Under the proposed regulations, all junior-high schools would be required to set up a dress code committee made up of administrators, teachers and members of the parents’ association, said the official, speaking on condition of anonymity, adding that at least one-quarter of the committee’s members would need to be elected student representatives.

The committee would host public hearings, presentations or campus-wide surveys to allow students and parents to voice their opinions, and establish rules on clothing and appearance, the source said.

The new regulations aim to guarantee students’ physical autonomy and create a campus culture of trust and open-mindedness, the source said.

Dress code contraventions would no longer be a cause for discipline at elementary, junior-high and high schools, the official said.

Elementary, junior-high and high schools would not be allowed to dictate students’ hairstyles, the source said, adding that at junior-high and high schools, students would be allowed to mix their school uniforms with gym uniforms, or wear class or club T-shirts.

However, the school would still be allowed to have a dress code for formal events, physical education classes or laboratory experiments, the official said.

Students would not be allowed to be barefoot or wear open-toed shoes to school without a legitimate reason, the source added.

An estimated 1.8 million students in Taiwan are to benefit from the proposed regulations, the official said.

The proposals were based on the UN Convention on the Rights of the Child and advice from the Presidential Office’s Human Rights Consultative Committee, the source said.

The ministry relaxed dress code policies for high-school students three years ago and said that while high schools were not allowed to penalize students for dress code contraventions, they could still assign community service, or ask students to write self-reflections or reflect on the matter quietly.

Critics said that schools have still found ways to penalize those who disregard dress codes by assigning community service, and then giving them demerits if they failed to show up.

While rules have already been relaxed for high-school students, junior-high school students are not as mature, said Chen Chien-ming (陳建銘), the director of academic affairs at Taichung Municipal Chungming Senior High School.

Families have different financial backgrounds, and allowing students to wear their own clothes to school could lead to comparisons and the bullying of disadvantaged students, he said.

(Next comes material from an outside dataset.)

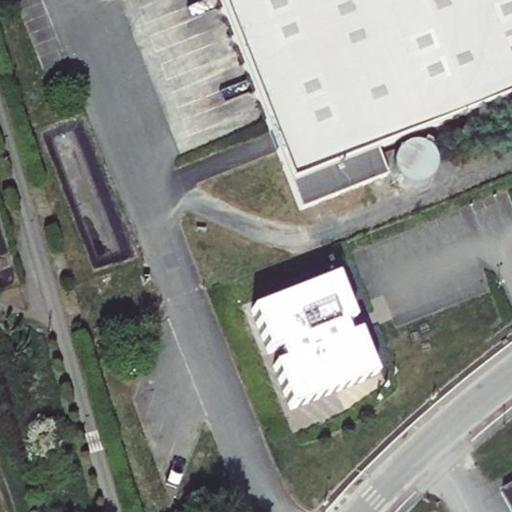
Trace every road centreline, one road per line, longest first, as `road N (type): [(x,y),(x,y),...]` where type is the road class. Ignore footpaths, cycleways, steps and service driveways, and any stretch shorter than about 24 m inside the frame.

Private schools should be given flexibility so as to not affect their management of school discipline, said Wang Chao-ching (王昭卿), the principal of Tainan’s Chang Jung Senior High School, which has for the past eight years allowed students to wear their own clothes to school on the final days of midterms and during final exams.

Some students have welcomed the freedom the new policies would bring, while others have said it would be “annoying” to have to choose what to wear every day.